Stream restoration tested

Thursday, November 21st, 2013

Early View article:Creating False Images: Stream Restoration in an Urban Setting,” by Kristan Cockerill and William P. Anderson Jr.

This article takes a critical before-and-after look at stream restoration in a case study of Boone Creek in North Carolina. The authors examine how well stream conditions, publicly stated project goals, and project implementation align. There are some good lessons to be learned from this study.

The experience on Boone Creek echoes much of the existing knowledge about stream restoration. This case study demonstrates little coordination among restoration plans and projects. Even though all of the projects were on one small creek, they were not coordinated. In addition, these projects showed disconnects among what pre-restoration monitoring data suggested were the problems on Boone Creek, what the stated restoration goals have been, and what has been implemented.

What these projects have accomplished is to protect the built environment and promote positive public perception. The authors argue that these disconnects among publicized goals for restoration, the implemented features, and actual stream conditions may create a false image of what an ecologically stable stream looks like and therefore perpetuate a false sense of optimism about the feasibility of restoring urban streams.

[Please note: I have quoted and paraphrased freely from the article, but the interpretation is my own.]

Arc StormSurge

Monday, October 28th, 2013

Early View article:Arc StormSurge: Integrating Hurricane Storm Surge Modeling and GIS,” by Celso M. Ferreira, Francisco Olivera, Jennifer L. Irish.

Here’s a timely article on using a new piece of technology.

Historical records of storms are too short and too sparse to support reliable statistical predictions of hurricane surge levels; thus, numerical analysis is used for simulating and predicting flooding in coastal areas. In recent years, improvements in the understanding of the physics of storm surge processes have led to the development of computationally intense hydrodynamic models capable of estimating hurricane flood elevations. However, developing the input to these models requires a significant amount of data and conversion to a model-specific format, and, usually, the model output is not in a format ready for interpretation and for conveying the findings to the public and decision makers. In this context, geographic information systems (GIS) can play an important role in pre- and post-processing spatial information and supporting input/output visualization.
This article discusses the development of an ArcGIS™ data model and a set of tools for the coupled ADvanced CIRCulation and unstructured-grid version of Simulating WAves Nearshore (SWAN+ADCIRC) hydrodynamic and wave models, respectively. An automated file conversion between ArcGIS™ and the model formats is used to ease the preparation of the input files.

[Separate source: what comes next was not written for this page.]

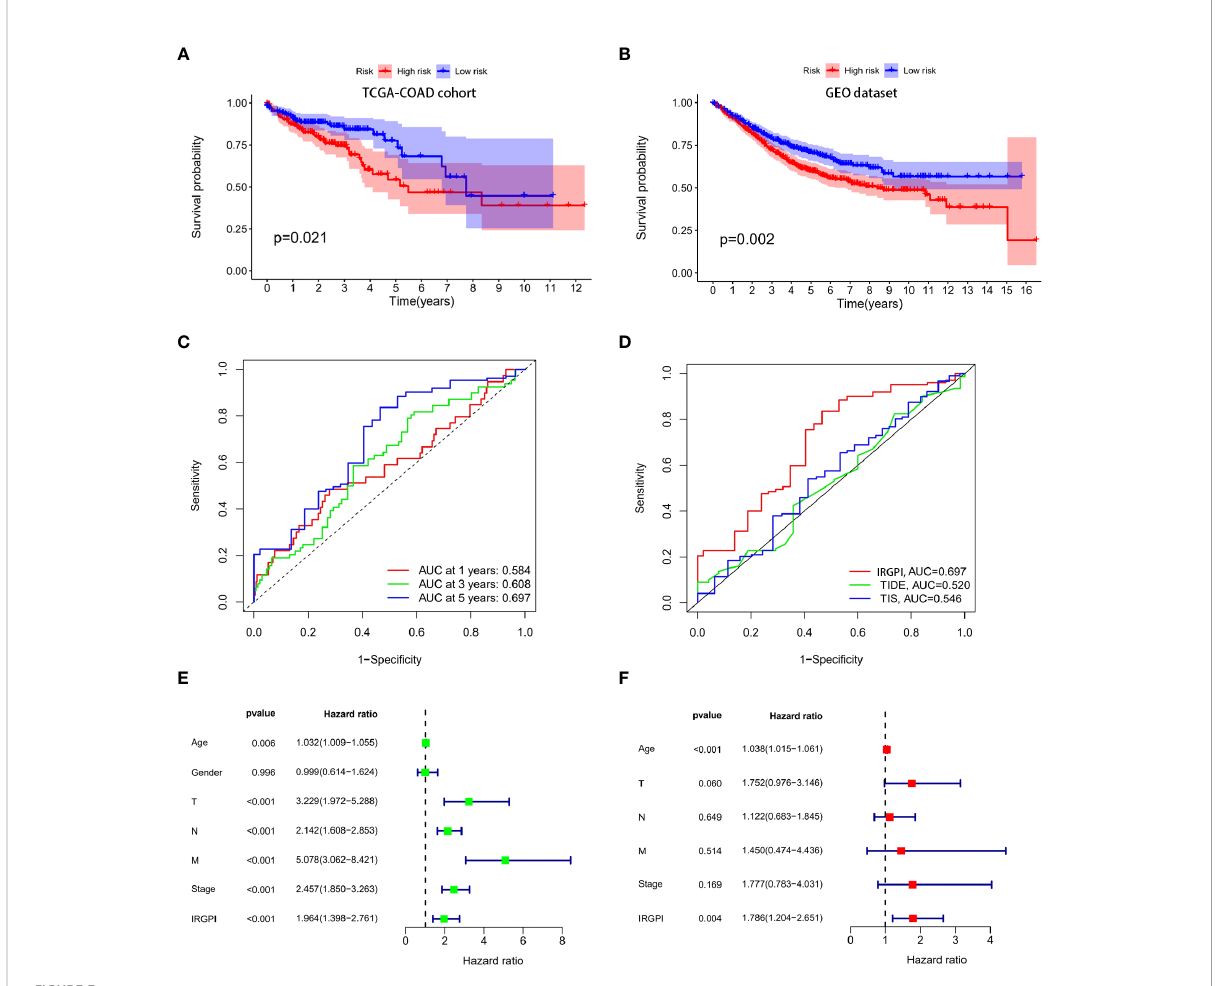
FIGURE 3 Construction and validation of immune-related prognostic index (IRGPI) model. IRGPI model was constructed using the multivariate cox proportional hazards model. Patients in the TCGA-COAD cohort were used as training set and patients in the GEO cohort were used as the validation set. ROC curves were plotted and AUCs were calculated to estimate the power of the IRGPI model to predict prognosis. (A) Survival of colon patients in high-risk and low risk groups in the TCGA-COAD cohort. Patients in the high risk group showed worse survival than patients in the low risk group. (B) Survival of colon patients in high-risk and low risk group in the GEO cohort. Patients in the high risk group showed worse survival than patients in the low risk group. (C) ROC curves of the IRGPI model for 1-year, 3-year and 5-year. The AUCs of ROC for 1- year, 3-year and 5-year were 0.584,0.608 and 0.697, respectively. (D) ROC curves of IRGPI model, TIS model and TIDE model for 5-years. The IRGPI model showed a stronger predictive power than the TIS and TIDE model. (E) Univariate cox regression analysis showed that IRGPI was correlated to survival. (F) Multivariate cox regression analysis showed that IRGPI was an independent prognostic factor for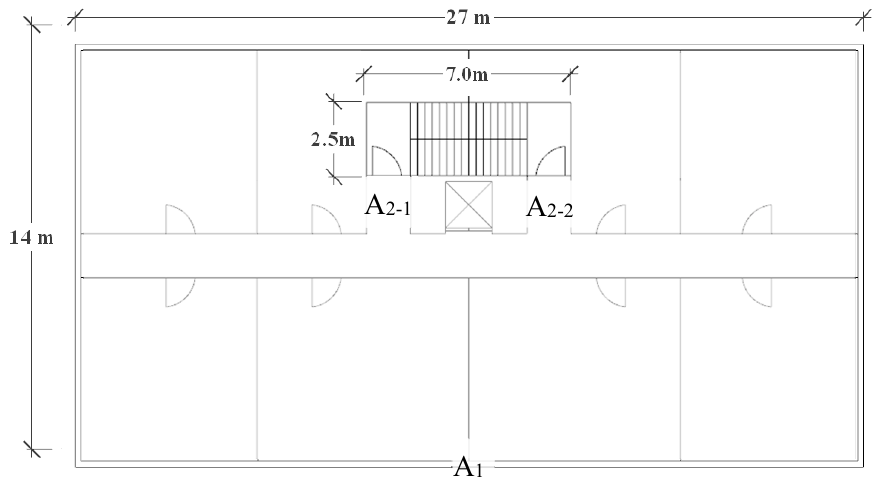
Figure 7. Plan of 10 story MURB used in smoke spread simulation showing idealized paths of leakage. The outline of corridors and other separators can be seen but are not part of simulations.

Visualization of the results is accomplished through maps, generated automatically with ArcGIS™. As part of this working framework, the authors propose the use of a geodatabase specifically designed to store the spatial information needed for modeling storm surges with SWAN+ADCIRC. An example of the application of their framework to the simulation of the storm surge of 1999′s Hurricane Bret in Corpus Christi, Texas, is also included to demonstrate the utility of Arc StormSurge

[Please note: I have quoted and paraphrased freely from the article, but the interpretation is my own.]